Tissue-specific stem cells maintain tissue homeostasis by providing a continuous supply of differentiated cells throughout the life of organisms. However, even stem cells can be damaged or lost, leading to a tissue that cannot be properly replenished if stem cells are not replaced or recreated. One method of recreating stem cells is dedifferentiation, the process of a more differentiated/specialized cell reverting back to a stem cell identity. In some cases, dedifferentiation of differentiated/differentiating cells help maintain the stem cell pool beyond the lifetime of individual stem cells. Although dedifferentiation is important to maintain the stem cell population, it is also speculated to underlie tumorigenesis and several previous studies have identified dedifferentiated cells as the source of cancerous growths.
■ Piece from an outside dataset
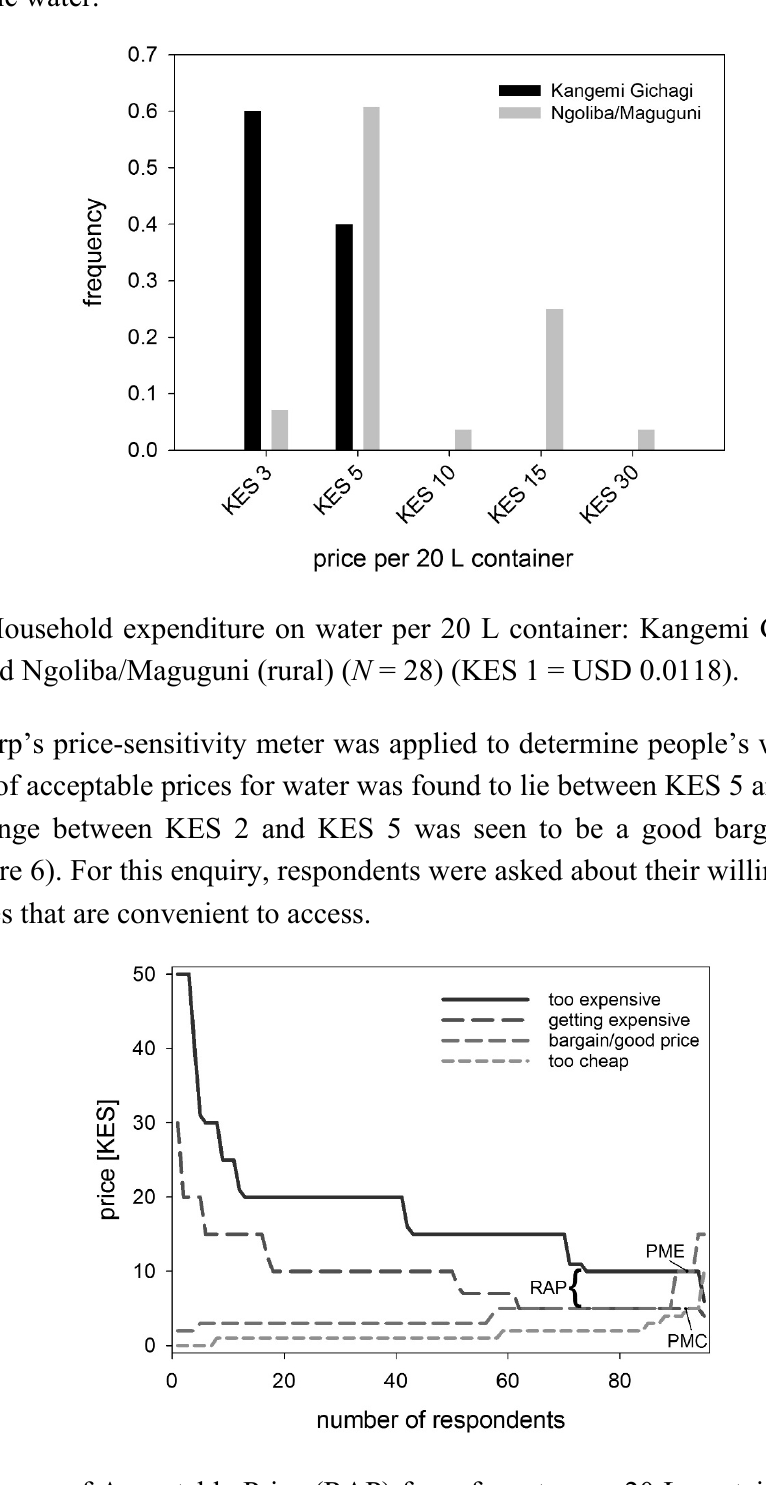
Figure 6. Range of Acceptable Price (RAP) for safe water per 20 L container in Kangemi Gichagi and Ngoliba/Maguguni, N = 96. PME = point of marginal expensiveness, PMC = point of marginal cheapness (KES 1 = USD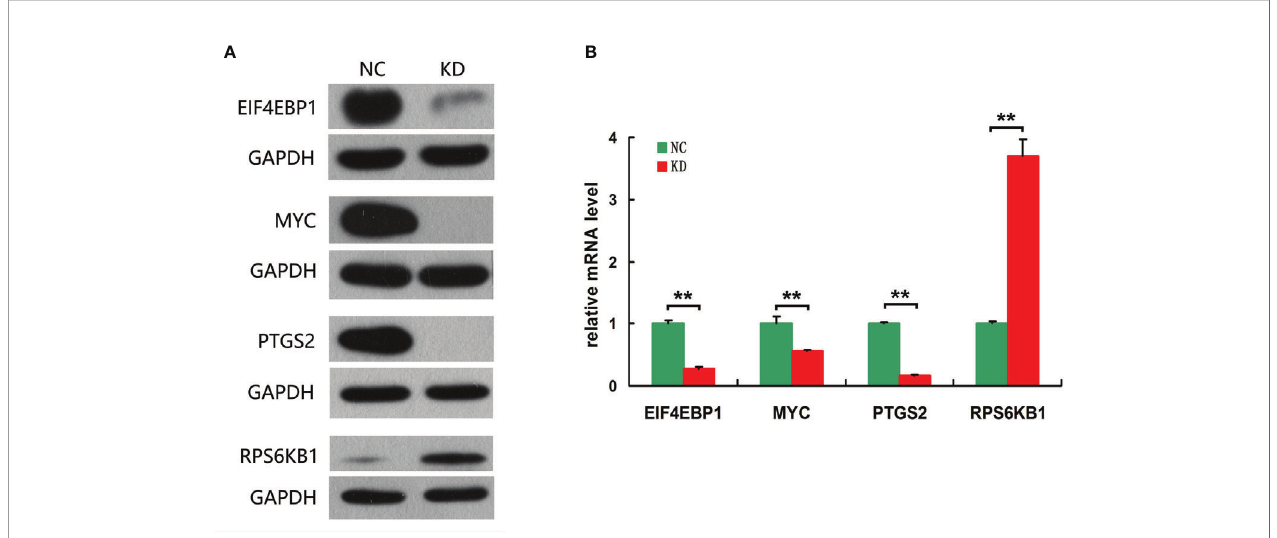
FIGURE 6 | Veri fi cation the expression of 4 downstream regulatory factors related to the proliferation and apoptosis. (A) EIF4EBP1, MYC and PTGS2 were signi fi cantly down-regulated, while RPS6KB1 was dramatically up-regulated in protein level. (B) EIF4EBP1, MYC and PTGS2 were signi fi cantly down-regulated, while RPS6KB1 was dramatically up-regulated in mRNA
Therefore, this process must be tightly controlled. Here, we show that a translational regulator me31B plays a critical role in preventing excess dedifferentiation in the Drosophila male germline: in the absence of me31B, spermatogonia (SGs) dedifferentiate into germline stem cells (GSCs) at a dramatically elevated frequency. Our results show that the excess dedifferentiation is likely due to misregulation of nos, a key regulator of germ cell identity and GSC maintenance, which is both necessary and sufficient for dedifferentiation. Moreover, our data also reveal new details about nos transcription and translational regulation, a pattern that likely contributes to the gradual rate of differentiation in the spermatogonia. Taken together, our data reveal a method in the testis to balance stem cell maintenance with differentiation: by negatively regulating dedifferentiation while maintaining a gradual pace for differentiation, a pool of differentiating germ cells stands ready for recall as germline stem cells.